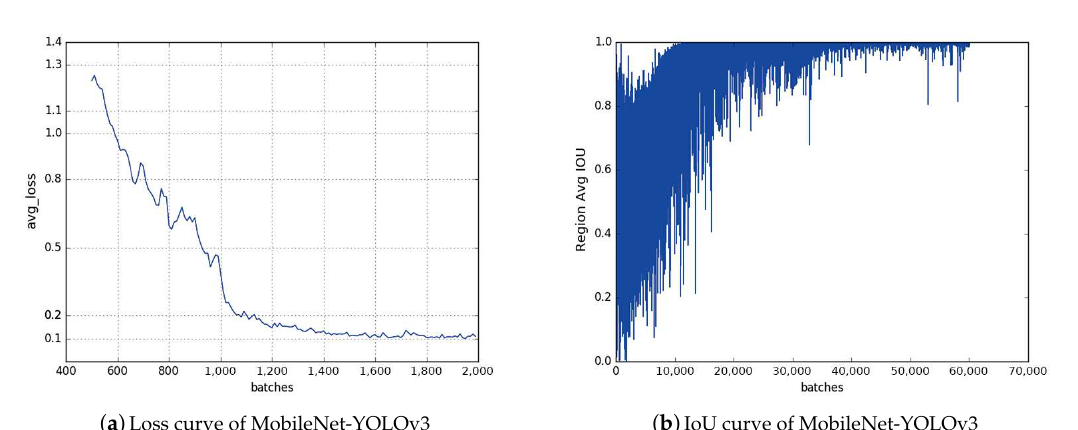
Figure 16. Loss and intersection over union (IoU) curves of MobileNet-YOLOv3.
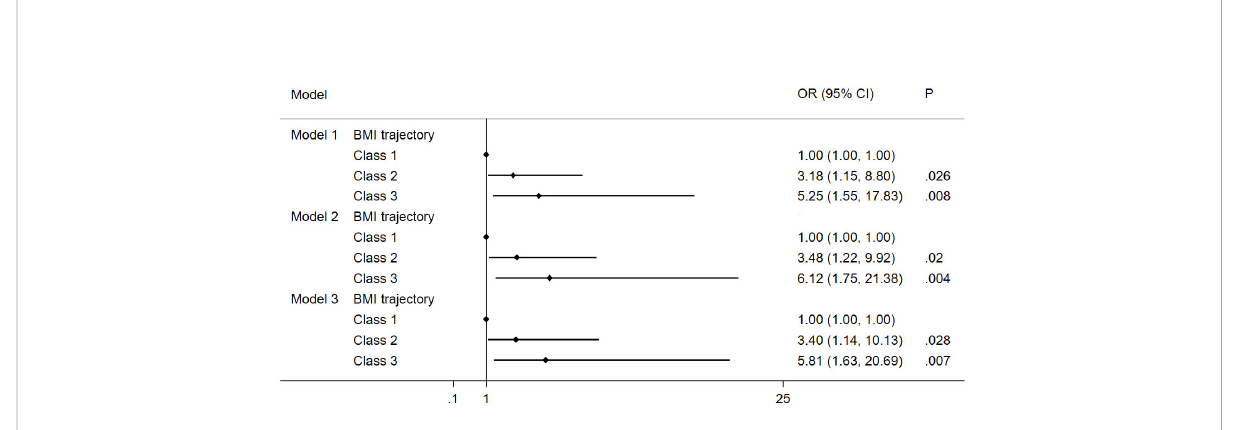
FIGURE 4 Association of MetS and BMI trajectory in the study subjects. Note: Model 1 Adjusted for age, gender, BMI and waist circumference; Model 2 Adjusted for Model 1 and education background, residence, smoker, alcohol consumption; Model 3 Adjusted for Model 2 and energy intake.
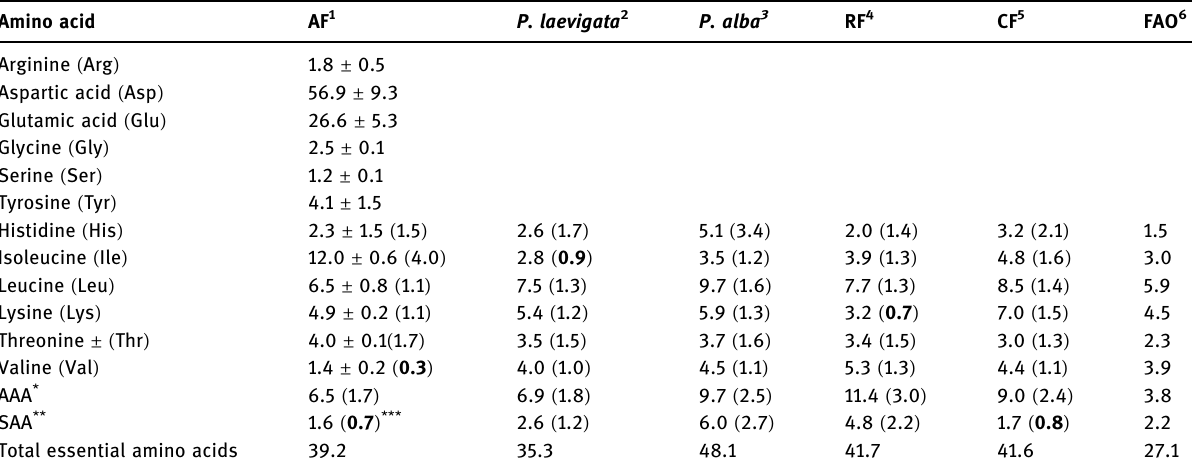
Table 2: Amino acid composition ( g/100 g protein ) of AF ( Algarrobo fl our, P. chilensis ) compared to P. laevigata mesocarp fl our, P. alba germ fl our, rice fl our ( RF ) , chickpea fl our ( CF ) , and FAO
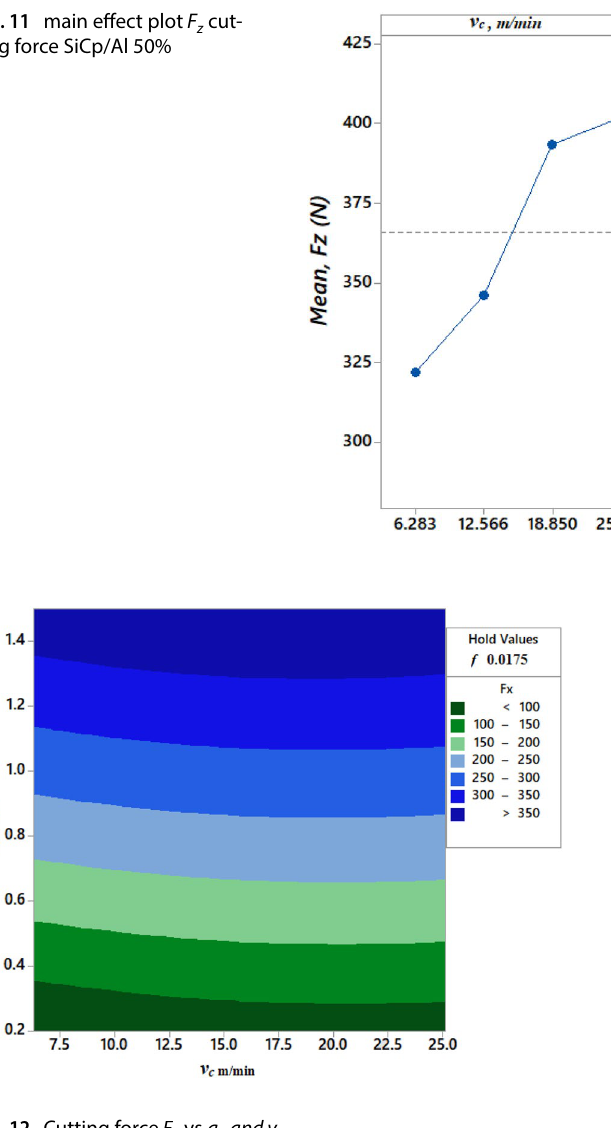
Fig. 12 Cutting force F x vs a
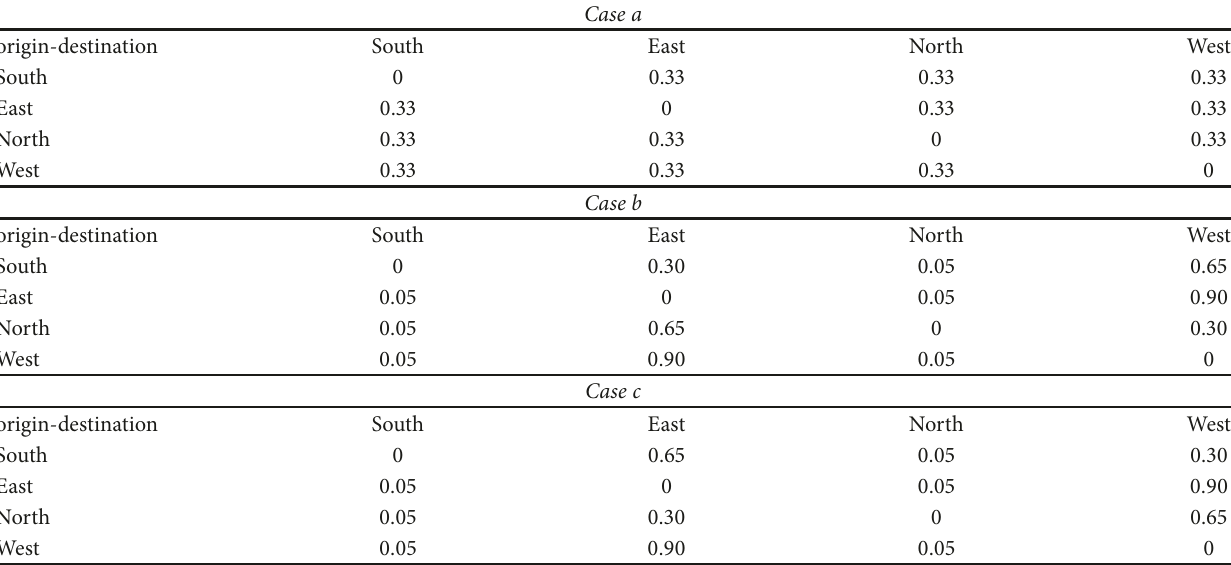
Table 5: Origin-destination matrix of traffic flow percentages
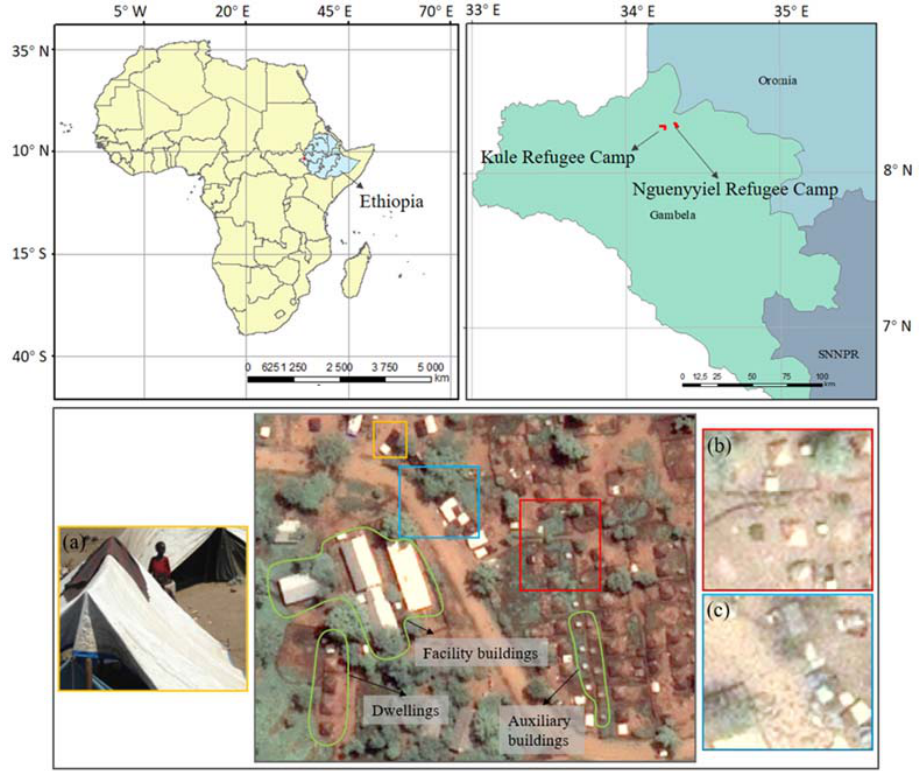
Figure 2. The location of Kule and Nguenyyiel refugee camps together with their typical roof ontology of built ‐ up structures. The subfigure ( a ) is the photo provided by MSF to reveal ground situations. The satellite imagery in the middle was retrieved from the wet season (22 June 2018), while ( b , c ) were retrieved from the dry season (24 March 2017). Yellow boundary: an example showing residents putting a brown cloth on the top of refugee tents. Red boundary: an example showing the dwelling roof turned from bright ‐ colored to brownish due to rusting and/or sand. Green boundary: examples of three types of built ‐ up structures. Blue boundary: an example showing trees can occlude built ‐ up structures in satellite imagery.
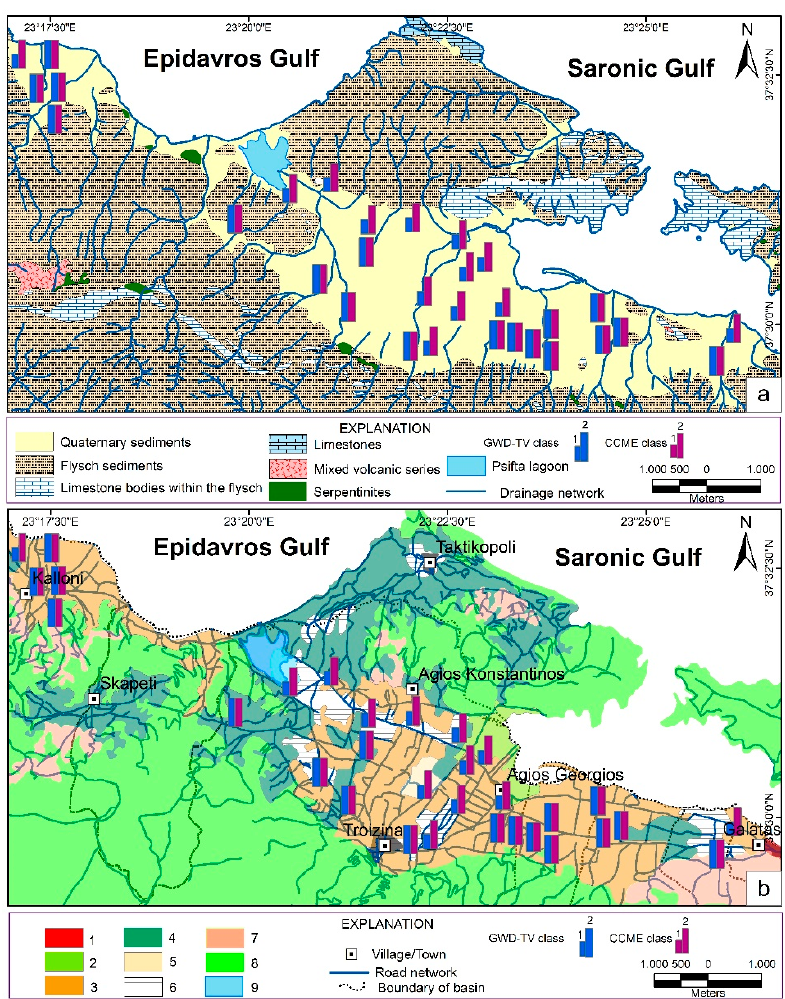
Figure 6. Spatial distribution of GWD-TV and CCME-WQI classes in groundwater monitoring stations compared with ( a ) geology and ( b ) land uses (the explanation of land uses is shown in the caption of Figure 2).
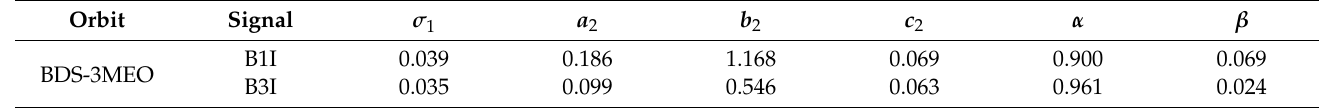
Table 3. Parameters of constructed models with two inflation factors. Table 4. Parameters of constructed models with single inflation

########################################

List every line above containing the word "Table".

- _Result for this task_
Table 2: Amino acid composition ( g/100 g protein ) of AF ( Algarrobo fl our, P. chilensis ) compared to P. laevigata mesocarp fl our, P. alba germ fl our, rice fl our ( RF ) , chickpea fl our ( CF ) , and FAO
Table 5: Origin-destination matrix of traffic flow percentages
Table 3. Parameters of constructed models with two inflation factors. Table 4. Parameters of constructed models with single inflation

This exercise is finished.